GIVEN EXERCISE: Convert the listing below, from the line containing "this specimen: 3.09" through the end of the listing, into a JSON list of strings, one string per line, with blank lines dropped. Leave the pictures out of the answer.

DATA:
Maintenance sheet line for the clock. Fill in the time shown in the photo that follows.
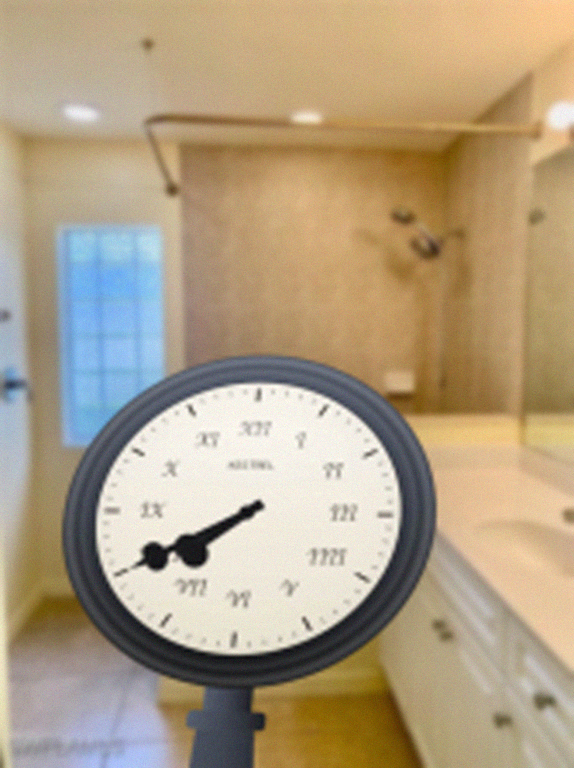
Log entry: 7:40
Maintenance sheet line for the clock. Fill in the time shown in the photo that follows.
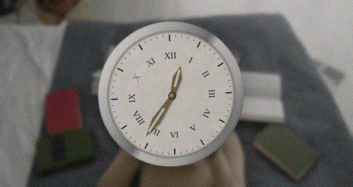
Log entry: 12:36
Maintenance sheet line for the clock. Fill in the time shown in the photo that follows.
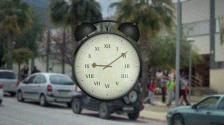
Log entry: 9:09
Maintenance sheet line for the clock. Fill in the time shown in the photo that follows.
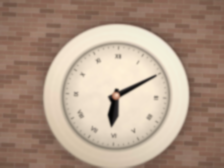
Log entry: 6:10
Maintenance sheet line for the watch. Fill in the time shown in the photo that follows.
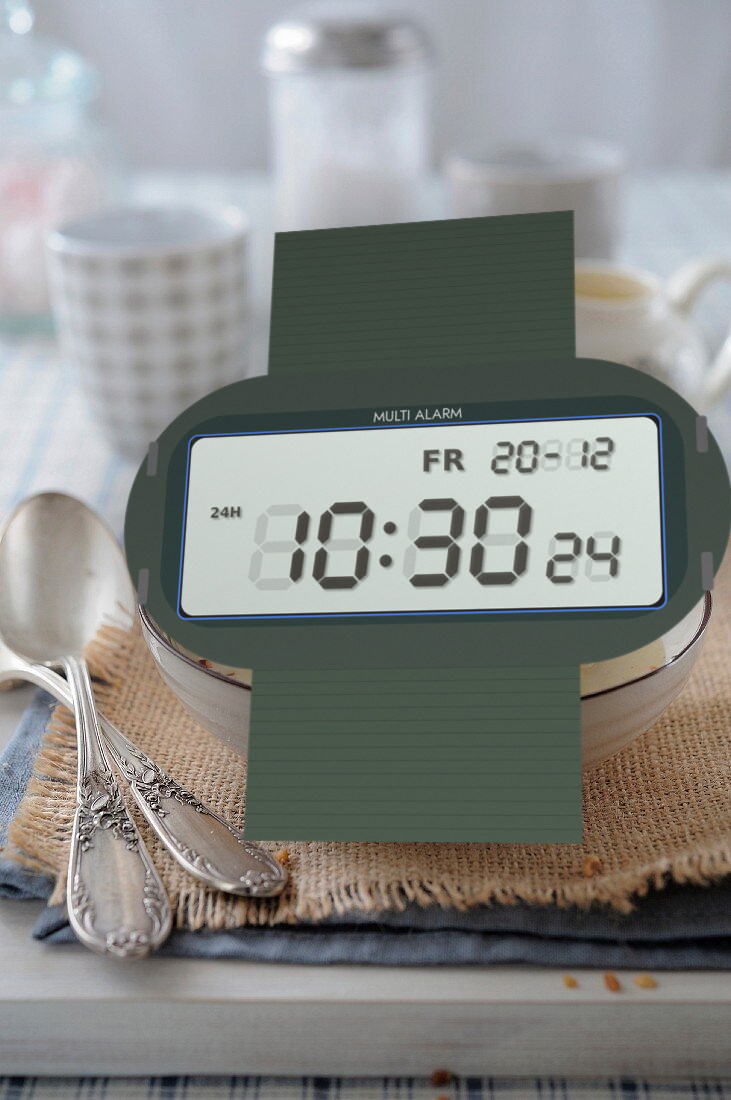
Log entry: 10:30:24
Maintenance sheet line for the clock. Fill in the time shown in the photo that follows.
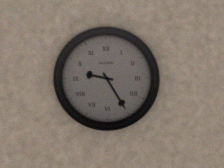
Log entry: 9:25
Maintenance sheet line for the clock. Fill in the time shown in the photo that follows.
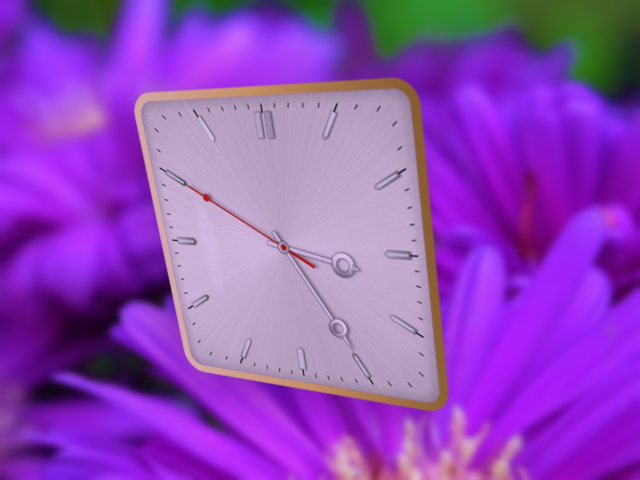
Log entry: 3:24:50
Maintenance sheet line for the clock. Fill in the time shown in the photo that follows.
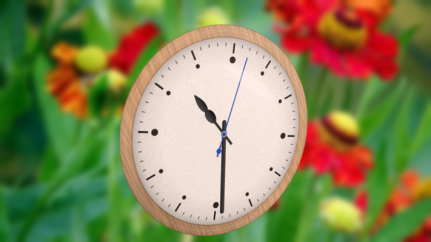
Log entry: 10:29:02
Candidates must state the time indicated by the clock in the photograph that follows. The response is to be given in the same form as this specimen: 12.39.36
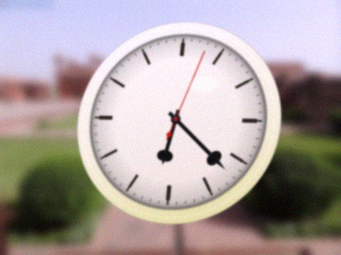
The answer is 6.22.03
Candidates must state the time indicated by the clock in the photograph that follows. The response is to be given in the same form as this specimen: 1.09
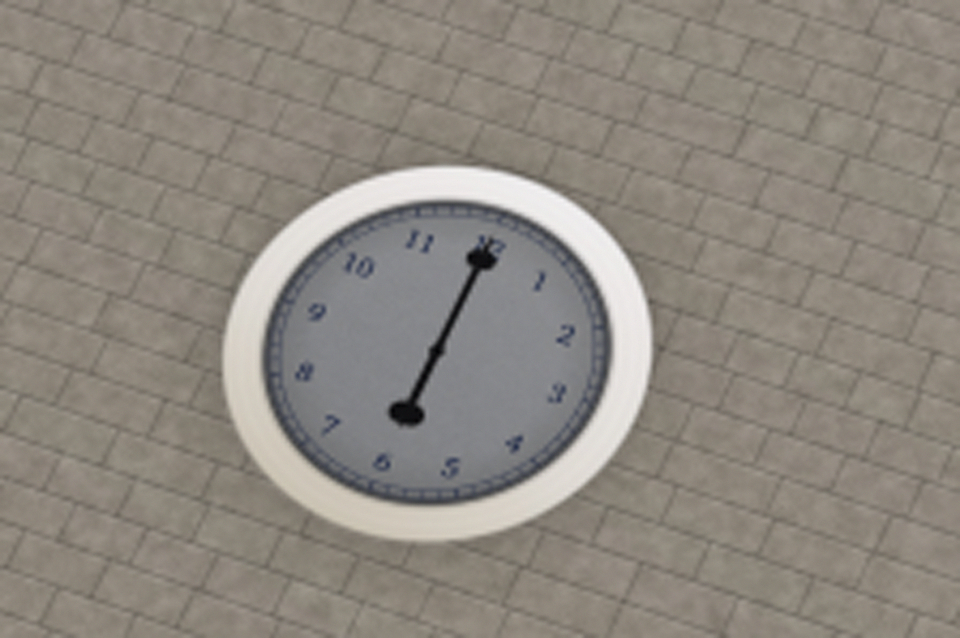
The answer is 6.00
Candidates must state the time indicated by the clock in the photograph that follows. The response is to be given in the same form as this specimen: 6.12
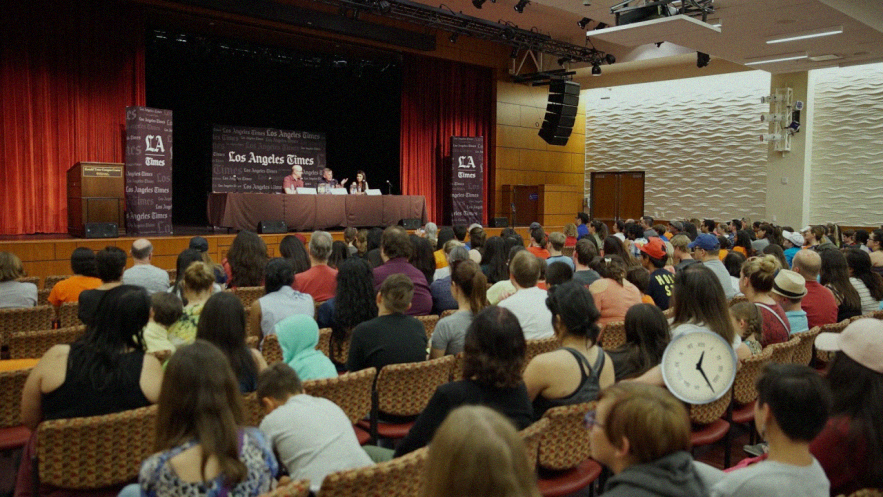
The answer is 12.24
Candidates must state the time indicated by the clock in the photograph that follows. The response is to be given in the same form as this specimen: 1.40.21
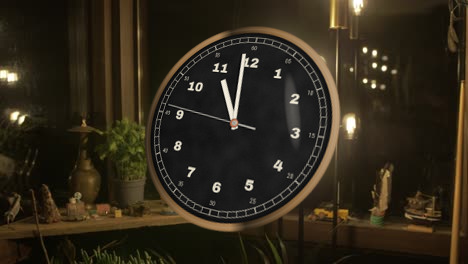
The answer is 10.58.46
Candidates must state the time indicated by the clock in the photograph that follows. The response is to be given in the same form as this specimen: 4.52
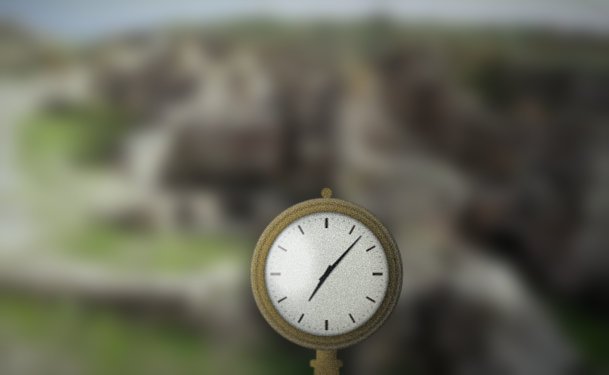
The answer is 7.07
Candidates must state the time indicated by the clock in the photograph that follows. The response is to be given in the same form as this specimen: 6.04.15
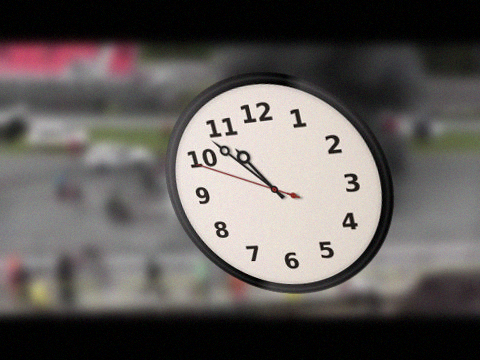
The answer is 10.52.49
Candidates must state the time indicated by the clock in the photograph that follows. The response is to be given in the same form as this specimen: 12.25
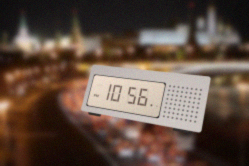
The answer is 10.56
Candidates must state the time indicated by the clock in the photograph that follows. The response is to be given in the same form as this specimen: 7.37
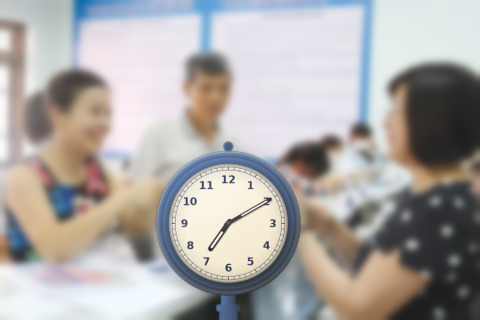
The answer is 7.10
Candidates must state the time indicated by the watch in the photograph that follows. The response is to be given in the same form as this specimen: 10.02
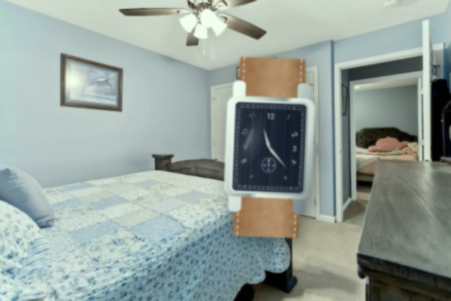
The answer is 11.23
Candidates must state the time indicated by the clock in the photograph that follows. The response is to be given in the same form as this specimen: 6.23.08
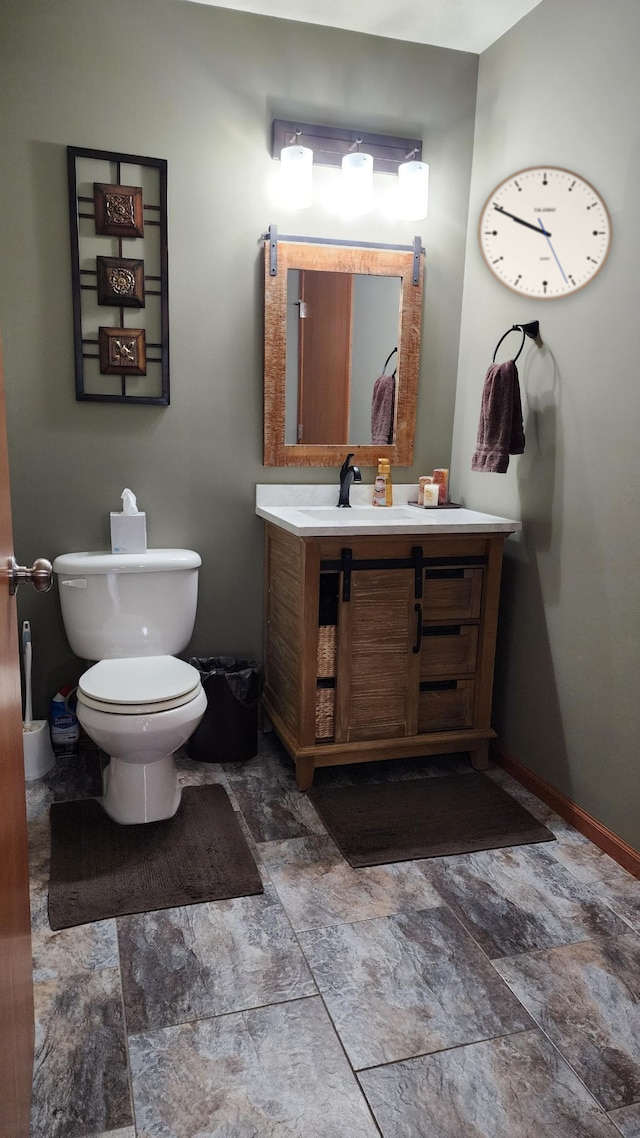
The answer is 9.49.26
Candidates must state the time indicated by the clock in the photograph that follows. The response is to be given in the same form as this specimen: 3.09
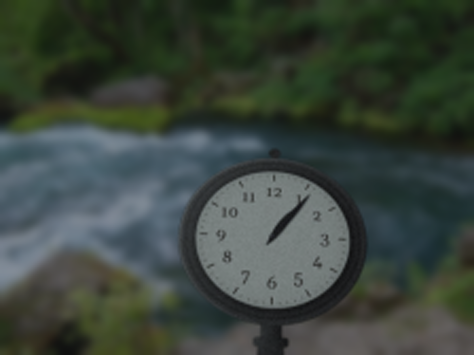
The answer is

WRITTEN RESPONSE:
[
  "Candidates must state the time indicated by the clock in the photograph that follows. The response is to be given in the same form as this specimen: 3.09",
  "The answer is"
]